Exxon Mobil Corp. declined 2.2 percent after Warren Buffett’s Berkshire Hathaway Inc. exited a $3.7 billion investment in the company.

Some big hedge fund managers have cut their holdings in U.S. stocks in the fourth quarter and shifted assets globally as the slide in oil prices hammered energy holdings.

Greenlight Capital’s David Einhorn said he’s scaled back bets on stock gains after markets climbed and as a stronger dollar threatens to limit earnings of U.S. companies from operations overseas.

Hedge Funds
David Tepper’s Appaloosa Management had $2.74 billion less in U.S. stocks in the fourth quarter, a 40 percent drop from the previous quarter. Soros Fund Management, the family office of billionaire hedge fund manager George Soros, moved about $2 billion into companies in Asia and Europe, according to a person familiar with the strategy.

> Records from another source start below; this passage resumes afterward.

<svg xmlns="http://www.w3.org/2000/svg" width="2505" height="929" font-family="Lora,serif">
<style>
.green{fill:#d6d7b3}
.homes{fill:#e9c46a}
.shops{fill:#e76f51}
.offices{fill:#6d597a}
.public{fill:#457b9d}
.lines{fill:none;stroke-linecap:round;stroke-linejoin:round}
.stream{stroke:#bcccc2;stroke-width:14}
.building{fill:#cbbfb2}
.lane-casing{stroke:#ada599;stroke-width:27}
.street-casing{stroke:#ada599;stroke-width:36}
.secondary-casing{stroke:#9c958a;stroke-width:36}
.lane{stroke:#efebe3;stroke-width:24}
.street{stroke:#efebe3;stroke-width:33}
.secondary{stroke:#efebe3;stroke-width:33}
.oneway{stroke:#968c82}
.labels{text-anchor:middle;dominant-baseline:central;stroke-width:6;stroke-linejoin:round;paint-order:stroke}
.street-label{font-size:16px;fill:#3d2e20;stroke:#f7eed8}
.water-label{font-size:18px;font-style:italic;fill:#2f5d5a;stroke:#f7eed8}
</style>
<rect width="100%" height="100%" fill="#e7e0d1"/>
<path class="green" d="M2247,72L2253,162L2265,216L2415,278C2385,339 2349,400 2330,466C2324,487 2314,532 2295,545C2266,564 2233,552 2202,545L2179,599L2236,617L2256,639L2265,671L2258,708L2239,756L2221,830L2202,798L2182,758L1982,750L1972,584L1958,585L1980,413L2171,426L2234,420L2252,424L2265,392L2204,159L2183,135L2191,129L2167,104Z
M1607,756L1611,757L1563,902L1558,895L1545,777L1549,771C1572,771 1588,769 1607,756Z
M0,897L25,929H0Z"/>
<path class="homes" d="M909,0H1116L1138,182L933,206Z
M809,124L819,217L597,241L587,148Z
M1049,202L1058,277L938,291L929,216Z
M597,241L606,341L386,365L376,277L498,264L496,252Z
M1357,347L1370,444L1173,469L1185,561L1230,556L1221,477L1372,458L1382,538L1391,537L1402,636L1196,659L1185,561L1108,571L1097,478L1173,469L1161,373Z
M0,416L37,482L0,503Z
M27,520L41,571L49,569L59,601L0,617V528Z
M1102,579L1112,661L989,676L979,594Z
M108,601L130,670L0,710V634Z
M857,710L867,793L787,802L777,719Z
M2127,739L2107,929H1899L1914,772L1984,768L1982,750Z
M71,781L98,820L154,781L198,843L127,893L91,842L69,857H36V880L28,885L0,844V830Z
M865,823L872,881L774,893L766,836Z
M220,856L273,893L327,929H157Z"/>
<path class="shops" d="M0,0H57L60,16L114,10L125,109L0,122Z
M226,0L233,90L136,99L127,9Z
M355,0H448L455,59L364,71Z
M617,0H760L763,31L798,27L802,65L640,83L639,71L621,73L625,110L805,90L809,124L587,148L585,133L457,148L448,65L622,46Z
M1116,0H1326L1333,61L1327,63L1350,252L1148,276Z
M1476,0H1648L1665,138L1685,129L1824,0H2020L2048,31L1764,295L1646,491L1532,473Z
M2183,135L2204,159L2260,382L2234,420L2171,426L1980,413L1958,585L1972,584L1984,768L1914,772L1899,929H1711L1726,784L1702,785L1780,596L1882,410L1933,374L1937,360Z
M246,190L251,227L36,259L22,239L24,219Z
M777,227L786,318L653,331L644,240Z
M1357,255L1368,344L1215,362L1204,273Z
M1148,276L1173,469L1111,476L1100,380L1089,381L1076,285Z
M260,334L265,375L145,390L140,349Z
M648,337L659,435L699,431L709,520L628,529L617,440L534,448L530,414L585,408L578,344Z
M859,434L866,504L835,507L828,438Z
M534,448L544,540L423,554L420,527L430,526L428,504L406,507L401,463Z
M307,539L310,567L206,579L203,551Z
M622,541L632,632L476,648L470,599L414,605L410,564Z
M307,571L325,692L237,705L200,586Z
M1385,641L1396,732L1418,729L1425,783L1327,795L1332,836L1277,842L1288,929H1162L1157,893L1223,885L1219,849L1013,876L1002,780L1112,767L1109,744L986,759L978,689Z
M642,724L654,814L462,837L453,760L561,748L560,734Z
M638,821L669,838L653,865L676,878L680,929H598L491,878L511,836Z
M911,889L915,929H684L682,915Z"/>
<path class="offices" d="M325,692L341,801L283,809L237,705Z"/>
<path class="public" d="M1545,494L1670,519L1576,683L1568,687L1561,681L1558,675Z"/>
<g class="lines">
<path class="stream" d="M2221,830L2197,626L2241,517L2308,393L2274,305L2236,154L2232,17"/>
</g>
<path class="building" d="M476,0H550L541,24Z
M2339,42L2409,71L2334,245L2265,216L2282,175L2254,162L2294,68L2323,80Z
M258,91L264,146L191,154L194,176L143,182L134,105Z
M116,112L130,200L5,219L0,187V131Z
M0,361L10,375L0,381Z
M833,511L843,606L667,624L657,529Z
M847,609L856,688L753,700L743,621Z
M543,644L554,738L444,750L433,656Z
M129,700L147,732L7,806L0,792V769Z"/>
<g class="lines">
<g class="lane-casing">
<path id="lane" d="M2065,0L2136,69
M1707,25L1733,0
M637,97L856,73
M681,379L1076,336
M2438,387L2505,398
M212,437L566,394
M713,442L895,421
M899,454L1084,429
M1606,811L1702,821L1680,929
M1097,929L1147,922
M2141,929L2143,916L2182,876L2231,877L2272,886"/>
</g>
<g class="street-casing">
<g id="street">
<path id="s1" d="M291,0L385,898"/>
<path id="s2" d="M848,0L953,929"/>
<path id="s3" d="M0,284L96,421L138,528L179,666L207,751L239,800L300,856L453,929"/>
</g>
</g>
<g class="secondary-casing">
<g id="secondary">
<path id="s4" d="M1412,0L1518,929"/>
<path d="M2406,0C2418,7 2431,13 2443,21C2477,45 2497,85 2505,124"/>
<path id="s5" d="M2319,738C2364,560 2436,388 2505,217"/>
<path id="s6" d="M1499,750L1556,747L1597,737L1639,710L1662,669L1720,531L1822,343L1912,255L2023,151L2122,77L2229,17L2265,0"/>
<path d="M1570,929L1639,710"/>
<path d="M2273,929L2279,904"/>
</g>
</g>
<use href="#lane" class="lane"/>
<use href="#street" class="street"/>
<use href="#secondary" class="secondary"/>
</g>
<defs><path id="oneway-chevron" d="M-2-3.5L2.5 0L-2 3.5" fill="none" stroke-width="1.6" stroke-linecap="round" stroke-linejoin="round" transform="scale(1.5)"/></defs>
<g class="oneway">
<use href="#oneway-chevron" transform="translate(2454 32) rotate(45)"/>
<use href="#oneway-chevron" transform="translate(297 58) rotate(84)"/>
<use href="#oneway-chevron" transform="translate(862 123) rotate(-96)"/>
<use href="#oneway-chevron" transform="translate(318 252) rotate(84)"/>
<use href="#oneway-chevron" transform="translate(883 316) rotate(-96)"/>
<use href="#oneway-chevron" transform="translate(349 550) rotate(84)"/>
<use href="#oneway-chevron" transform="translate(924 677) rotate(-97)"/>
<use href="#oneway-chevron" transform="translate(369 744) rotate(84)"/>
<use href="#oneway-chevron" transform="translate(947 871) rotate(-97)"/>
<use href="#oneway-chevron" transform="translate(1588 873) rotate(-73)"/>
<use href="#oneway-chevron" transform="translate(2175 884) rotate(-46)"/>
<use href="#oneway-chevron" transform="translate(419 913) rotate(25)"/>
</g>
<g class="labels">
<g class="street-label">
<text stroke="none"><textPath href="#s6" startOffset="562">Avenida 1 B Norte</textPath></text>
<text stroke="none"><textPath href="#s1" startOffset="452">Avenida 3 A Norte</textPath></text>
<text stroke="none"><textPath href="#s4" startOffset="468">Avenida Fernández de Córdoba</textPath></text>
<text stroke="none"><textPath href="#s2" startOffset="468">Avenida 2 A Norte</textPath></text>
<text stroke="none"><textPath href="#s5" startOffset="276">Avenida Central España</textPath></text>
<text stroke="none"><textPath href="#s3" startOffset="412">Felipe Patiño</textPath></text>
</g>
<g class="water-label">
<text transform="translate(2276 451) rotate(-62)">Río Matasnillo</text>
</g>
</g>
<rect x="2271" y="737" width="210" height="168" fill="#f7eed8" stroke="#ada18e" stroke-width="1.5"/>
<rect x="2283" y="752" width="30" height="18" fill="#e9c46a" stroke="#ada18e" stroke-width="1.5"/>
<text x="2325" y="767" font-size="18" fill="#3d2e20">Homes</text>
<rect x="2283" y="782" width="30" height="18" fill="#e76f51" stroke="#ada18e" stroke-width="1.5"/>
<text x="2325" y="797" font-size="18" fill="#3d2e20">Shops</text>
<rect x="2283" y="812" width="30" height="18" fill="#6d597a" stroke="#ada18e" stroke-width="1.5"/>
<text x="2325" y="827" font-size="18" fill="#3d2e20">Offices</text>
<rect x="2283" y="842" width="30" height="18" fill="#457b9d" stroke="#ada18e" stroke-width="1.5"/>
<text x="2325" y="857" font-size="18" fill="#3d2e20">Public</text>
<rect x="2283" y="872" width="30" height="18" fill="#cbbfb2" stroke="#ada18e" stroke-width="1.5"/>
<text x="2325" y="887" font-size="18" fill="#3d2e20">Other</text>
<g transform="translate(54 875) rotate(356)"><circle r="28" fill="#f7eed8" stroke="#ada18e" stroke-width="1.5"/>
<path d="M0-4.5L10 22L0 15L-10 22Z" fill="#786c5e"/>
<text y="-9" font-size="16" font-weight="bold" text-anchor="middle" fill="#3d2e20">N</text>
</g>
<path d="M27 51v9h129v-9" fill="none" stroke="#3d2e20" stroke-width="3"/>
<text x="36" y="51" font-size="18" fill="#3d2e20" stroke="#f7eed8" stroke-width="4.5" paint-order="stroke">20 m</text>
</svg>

Some managers, such as Leon Cooperman, 71, remain bullish on the U.S., while predicting bigger gains elsewhere.

“We expect the European and Japanese equity markets to outperform the U.S. in the coming year,” Cooperman, who runs Omega Advisors, wrote in an investor letter last month.

Earnings Season
The Chicago Board Options Exchange Volatility Index fell 2.2 percent to 15.45. The gauge, know as the VIX, fell 15 percent last week.

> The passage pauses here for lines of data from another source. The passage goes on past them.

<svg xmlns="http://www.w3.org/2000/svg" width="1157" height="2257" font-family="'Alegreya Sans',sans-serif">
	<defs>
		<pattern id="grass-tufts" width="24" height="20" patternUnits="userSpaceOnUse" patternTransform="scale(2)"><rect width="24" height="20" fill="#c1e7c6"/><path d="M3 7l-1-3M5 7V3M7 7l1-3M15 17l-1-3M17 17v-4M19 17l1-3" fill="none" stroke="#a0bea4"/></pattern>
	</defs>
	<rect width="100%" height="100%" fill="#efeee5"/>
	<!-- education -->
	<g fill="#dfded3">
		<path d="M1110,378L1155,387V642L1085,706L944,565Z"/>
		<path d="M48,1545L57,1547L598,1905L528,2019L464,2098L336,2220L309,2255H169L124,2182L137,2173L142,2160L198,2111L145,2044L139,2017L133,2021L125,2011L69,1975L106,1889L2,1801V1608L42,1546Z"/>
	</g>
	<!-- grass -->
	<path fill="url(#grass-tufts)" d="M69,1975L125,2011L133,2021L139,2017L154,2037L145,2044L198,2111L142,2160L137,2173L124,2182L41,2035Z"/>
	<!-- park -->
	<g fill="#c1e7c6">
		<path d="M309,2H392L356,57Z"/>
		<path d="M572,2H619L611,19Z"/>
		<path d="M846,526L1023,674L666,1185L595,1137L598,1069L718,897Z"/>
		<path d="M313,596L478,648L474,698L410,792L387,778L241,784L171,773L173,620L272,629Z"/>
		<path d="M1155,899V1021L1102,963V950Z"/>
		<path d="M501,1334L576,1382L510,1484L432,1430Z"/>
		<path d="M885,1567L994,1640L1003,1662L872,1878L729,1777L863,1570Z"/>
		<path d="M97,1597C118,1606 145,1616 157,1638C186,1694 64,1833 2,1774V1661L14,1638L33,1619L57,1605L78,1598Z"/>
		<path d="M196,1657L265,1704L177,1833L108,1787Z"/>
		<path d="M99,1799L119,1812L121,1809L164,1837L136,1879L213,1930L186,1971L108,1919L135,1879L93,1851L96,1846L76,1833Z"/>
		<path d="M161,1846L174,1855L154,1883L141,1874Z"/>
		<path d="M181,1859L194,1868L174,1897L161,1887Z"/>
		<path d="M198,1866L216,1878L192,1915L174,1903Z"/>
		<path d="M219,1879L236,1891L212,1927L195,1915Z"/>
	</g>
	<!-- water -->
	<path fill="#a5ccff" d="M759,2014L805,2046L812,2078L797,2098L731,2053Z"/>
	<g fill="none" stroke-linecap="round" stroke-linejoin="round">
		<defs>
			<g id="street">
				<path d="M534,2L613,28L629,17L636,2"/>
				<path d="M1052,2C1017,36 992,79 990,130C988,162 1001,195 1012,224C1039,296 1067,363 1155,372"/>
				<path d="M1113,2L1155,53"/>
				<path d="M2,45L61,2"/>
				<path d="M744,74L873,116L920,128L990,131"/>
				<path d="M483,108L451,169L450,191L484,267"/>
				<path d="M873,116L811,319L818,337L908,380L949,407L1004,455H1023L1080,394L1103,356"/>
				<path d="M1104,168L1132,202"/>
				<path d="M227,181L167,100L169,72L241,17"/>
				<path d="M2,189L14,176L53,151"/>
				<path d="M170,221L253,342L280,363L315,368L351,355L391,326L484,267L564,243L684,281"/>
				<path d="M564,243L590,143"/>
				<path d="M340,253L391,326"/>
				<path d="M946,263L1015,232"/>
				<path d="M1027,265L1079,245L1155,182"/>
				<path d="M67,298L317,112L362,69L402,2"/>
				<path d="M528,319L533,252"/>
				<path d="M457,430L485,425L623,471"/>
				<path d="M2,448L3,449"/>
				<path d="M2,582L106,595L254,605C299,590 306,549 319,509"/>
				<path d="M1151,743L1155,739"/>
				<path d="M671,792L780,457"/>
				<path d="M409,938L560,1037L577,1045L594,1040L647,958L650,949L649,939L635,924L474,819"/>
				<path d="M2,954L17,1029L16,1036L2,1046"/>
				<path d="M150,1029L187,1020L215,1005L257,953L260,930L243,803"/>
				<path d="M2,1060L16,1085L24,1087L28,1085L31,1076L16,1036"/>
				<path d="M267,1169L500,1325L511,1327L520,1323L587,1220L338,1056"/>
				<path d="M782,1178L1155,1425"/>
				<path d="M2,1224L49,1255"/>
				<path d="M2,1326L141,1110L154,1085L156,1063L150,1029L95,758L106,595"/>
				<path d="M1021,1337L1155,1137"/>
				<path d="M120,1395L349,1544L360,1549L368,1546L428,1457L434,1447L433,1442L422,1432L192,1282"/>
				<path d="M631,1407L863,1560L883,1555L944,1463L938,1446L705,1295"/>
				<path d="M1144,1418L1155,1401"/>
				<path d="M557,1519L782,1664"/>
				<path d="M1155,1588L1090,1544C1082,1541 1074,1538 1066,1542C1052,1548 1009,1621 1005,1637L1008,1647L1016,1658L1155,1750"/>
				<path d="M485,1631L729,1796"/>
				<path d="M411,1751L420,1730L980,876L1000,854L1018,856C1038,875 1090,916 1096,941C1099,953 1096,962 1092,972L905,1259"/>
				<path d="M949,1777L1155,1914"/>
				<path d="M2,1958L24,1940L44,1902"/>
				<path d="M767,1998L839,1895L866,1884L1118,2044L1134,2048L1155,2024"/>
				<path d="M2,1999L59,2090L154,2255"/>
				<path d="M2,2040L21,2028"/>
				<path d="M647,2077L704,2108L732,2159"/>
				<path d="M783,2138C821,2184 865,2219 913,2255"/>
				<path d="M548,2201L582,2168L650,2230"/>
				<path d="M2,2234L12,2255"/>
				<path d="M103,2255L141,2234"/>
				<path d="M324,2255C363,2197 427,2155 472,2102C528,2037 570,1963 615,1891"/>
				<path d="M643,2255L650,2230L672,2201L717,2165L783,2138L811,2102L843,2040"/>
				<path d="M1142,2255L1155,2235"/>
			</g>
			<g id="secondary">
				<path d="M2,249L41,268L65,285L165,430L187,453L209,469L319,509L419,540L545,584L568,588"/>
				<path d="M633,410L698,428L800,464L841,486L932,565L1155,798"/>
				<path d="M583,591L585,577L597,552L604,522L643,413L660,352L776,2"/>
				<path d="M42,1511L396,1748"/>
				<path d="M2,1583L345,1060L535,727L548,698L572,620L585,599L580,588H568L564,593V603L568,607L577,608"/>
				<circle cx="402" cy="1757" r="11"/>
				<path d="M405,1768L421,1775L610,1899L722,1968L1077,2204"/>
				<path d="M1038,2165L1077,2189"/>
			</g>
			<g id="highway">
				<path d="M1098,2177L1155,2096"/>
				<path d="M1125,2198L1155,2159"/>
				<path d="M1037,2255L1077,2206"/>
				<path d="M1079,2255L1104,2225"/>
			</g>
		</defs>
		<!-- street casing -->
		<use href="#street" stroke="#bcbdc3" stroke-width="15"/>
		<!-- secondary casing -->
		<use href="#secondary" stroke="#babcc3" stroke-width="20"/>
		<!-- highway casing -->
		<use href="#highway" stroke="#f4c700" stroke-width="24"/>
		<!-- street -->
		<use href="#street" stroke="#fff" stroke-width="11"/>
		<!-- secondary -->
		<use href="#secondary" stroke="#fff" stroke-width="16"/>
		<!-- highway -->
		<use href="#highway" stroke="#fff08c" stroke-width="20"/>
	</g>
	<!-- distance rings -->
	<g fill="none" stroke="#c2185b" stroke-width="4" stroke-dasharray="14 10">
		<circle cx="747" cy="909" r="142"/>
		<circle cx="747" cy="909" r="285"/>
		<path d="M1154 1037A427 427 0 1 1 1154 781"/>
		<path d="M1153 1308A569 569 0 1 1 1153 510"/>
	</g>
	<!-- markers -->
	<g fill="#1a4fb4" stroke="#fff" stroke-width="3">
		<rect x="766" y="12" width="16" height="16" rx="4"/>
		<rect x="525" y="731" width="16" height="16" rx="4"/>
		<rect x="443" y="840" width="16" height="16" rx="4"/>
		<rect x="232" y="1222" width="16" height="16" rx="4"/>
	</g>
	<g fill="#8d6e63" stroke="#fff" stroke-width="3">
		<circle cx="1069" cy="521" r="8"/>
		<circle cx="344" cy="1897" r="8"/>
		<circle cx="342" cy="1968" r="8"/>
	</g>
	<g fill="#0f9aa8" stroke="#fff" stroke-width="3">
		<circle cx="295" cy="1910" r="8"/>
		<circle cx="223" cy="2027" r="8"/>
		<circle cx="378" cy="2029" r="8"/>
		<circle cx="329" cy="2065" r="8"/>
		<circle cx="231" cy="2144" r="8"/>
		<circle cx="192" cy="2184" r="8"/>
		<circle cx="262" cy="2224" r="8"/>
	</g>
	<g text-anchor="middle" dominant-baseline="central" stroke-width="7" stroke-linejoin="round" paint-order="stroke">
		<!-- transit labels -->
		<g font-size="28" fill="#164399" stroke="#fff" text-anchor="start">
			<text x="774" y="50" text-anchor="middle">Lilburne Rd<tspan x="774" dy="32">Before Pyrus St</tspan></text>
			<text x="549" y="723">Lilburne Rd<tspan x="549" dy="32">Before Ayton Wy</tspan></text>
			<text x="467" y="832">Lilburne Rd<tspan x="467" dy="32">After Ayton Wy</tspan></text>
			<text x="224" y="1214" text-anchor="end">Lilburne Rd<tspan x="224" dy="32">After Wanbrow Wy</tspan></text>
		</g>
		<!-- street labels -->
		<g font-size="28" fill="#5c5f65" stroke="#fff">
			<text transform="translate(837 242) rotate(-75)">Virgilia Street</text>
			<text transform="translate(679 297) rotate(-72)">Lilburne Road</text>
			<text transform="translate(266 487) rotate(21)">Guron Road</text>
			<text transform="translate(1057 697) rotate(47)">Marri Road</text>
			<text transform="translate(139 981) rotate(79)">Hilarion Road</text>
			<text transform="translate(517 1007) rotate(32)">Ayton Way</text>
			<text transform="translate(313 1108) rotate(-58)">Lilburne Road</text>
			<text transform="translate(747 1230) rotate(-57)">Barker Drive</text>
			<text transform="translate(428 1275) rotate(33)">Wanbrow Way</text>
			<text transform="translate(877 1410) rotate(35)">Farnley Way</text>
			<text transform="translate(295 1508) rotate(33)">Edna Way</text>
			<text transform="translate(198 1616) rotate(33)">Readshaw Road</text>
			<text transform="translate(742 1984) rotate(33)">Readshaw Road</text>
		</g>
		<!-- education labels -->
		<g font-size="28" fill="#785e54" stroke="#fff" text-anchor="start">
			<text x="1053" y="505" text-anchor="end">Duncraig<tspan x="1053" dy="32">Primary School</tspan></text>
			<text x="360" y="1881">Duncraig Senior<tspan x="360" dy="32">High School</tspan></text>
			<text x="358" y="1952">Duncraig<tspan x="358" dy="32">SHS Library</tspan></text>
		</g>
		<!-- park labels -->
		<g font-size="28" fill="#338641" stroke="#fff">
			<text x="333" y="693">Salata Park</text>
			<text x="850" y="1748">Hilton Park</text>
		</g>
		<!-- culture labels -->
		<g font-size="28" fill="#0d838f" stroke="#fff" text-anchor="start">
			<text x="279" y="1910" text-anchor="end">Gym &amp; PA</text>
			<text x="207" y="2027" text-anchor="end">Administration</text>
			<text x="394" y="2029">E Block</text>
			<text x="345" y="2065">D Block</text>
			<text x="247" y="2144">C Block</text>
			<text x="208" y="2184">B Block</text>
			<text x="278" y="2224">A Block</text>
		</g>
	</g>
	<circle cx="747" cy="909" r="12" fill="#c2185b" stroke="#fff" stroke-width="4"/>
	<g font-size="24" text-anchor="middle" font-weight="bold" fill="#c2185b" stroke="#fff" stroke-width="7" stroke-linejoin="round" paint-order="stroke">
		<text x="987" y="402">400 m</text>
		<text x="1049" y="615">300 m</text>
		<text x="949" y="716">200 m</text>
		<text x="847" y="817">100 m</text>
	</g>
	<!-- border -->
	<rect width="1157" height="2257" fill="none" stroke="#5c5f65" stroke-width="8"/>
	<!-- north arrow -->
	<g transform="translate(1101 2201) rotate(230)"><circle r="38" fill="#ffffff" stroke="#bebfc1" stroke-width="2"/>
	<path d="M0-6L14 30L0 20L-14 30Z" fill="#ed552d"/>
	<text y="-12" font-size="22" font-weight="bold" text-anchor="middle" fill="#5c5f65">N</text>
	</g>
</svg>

Fossil Group Inc. tumbled 16 percent. The maker of watches, handbags and other accessories posted fourth-quarter sales and an annual forecast that trailed analysts’ estimates. Earnings this year won’t exceed $6.05, the company said. Analysts estimated $7.52.

Bank stocks fell, with the KBW Bank Index’s 1.4 percent drop marking its biggest decline this month, after Fed minutes signaled interest rates will remain low for longer. Bank of America Corp. slid 2 percent and Comerica Inc. lost 2.3 percent.

Boston Scientific jumped 12 percent. The company said it will pay $600 million to Johnson & Johnson to settle a lawsuit over its $27.5 billion acquisition of Guidant Corp. almost a decade ago.

Deere & Co. climbed 3.2 percent after Berkshire Hathaway more than doubled its stake in the company in the fourth quarter, to 17.1 million shares.

Utility companies were the S&P 500’s best performers Wednesday, rising 2.4 percent after falling 4.5 percent over the previous four sessions. [Ref]

FTSE Outlook

FTSE 100 Prediction
FTSE 100 Prediction

6870 is the first line of support for today and if that holds then I expect that the bulls will try for the pivot at 6893, and then Wednesday’s high at 6920. Above that we have the 10 day Bianca at 6927 and the 20 day at 6933 – once again an area worth shorting from. Below the 6870 support area we have the bottom of the 10 day Bianca at 6836 – though there is a PRT support line at 6850 first, which may well hold. However, if not then the 6836 are as worth a long, as if it stays flat in the absence of anything definitive, we may well rise back to 6900. So, the main areas I am watching today at 6920 and 6870, a fairly tight range still. Of course, news one way or the other re Greece will break out from those areas. I must admit, from these levels, especially around the 6920/30 I am favouring shorts, based mainly on the daily channels playing ball.